Lima Belas Ribu Diparuh Dua

karrimor

Bicara awet-awetan merawat barang saya berani bertaruh kalau saya salah satu yang memiliki kompetensi itu. Terlebih bila barang yang terus-menerus berusaha tetap awet itu nyaman untuk digunakan. Contoh kongkritnya sepatu gunung merk Karimor yang saya kenakan sehari-hari. Hitung punya hitung sepatu itu kini memasuki usia tahun ketujuh. Beberapa bagian memang telah terlepas, terutama elemen plastik yang dulu menempel di beberapa bagian, bahkan tali sepatu asli sudah diganti karena putus dimakan usia. Guna menguatkan, beberapa tahun yang lalu sudah saya jahit keliling di bagian bawah, dari tengah keliling ke depan. Nah, karena dari tengah keliling ke belakangnya tidak dijahit akhirnya jebol juga. Dua-duanya terlepas di bagian tumit .

Hari Minggu di akhir Februari lalu, dalam bagian aktivitas rutin mengunjungi orang tua plus sekalian cukur rambut yang sudah mulai tak beraturan, saya menuju Pasar Gandul. Pasar kecil ini sudah teramat berubah, terutama jalan di depannya yang semakin ramai luar biasa, untuk menyebrang jalan yang tak terlalu lebar itu kini butuh kehati-hatian ekstra tinggi. Dulu, saat berpindah di tahun 1987, pasar dan area kelurahan Gandul ini amatlah sepi, selepas magrib sudah seperti kota mati. Sedang angkutan umum yang mencapai daerah itu hanyalah angkutan umum tua merk Suzuki yang kerap disebut KAB Doyok.

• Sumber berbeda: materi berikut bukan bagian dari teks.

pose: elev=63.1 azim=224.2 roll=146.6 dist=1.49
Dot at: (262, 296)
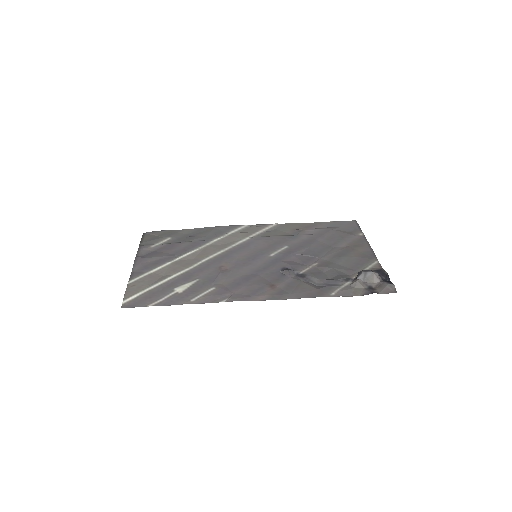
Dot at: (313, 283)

Balik lagi ke soal sepatu. Pukul lima sore telah terlewat, agak mendung hingga Magrib terlihat hadir lebih awal.

Ternyata bila akhir pekan, berderetlah tukang sol sepatu di sekitar Pasar Gandul. Setidaknya saya menemui 4 tukang sol sepatu. Setelah menyebrang jalan akhirnya saya memutuskan memilih tukang sol sepatu yang paling dekat dengan tukang cukur langganan. Rasa tidak enak sempat menyergap karena harus memilih satu di antara dua tukang sol yang duduk mangkal berdampingan. Mau tidak mau ya harus memilih salah satu.

Sepatu saya sodorkan, diterima lalu dihitung biayanya.

“Lima belas ribu”, kata Pak Sol Sepatu. Saya tidak menawar, langsung mengiyakan saja. Harga yang saya anggap murah karena selain biaya itu untuk dua sepatu, nilainya juga jauh sekali bila dibandingkan kita mereparasi di tempat yang punya nama.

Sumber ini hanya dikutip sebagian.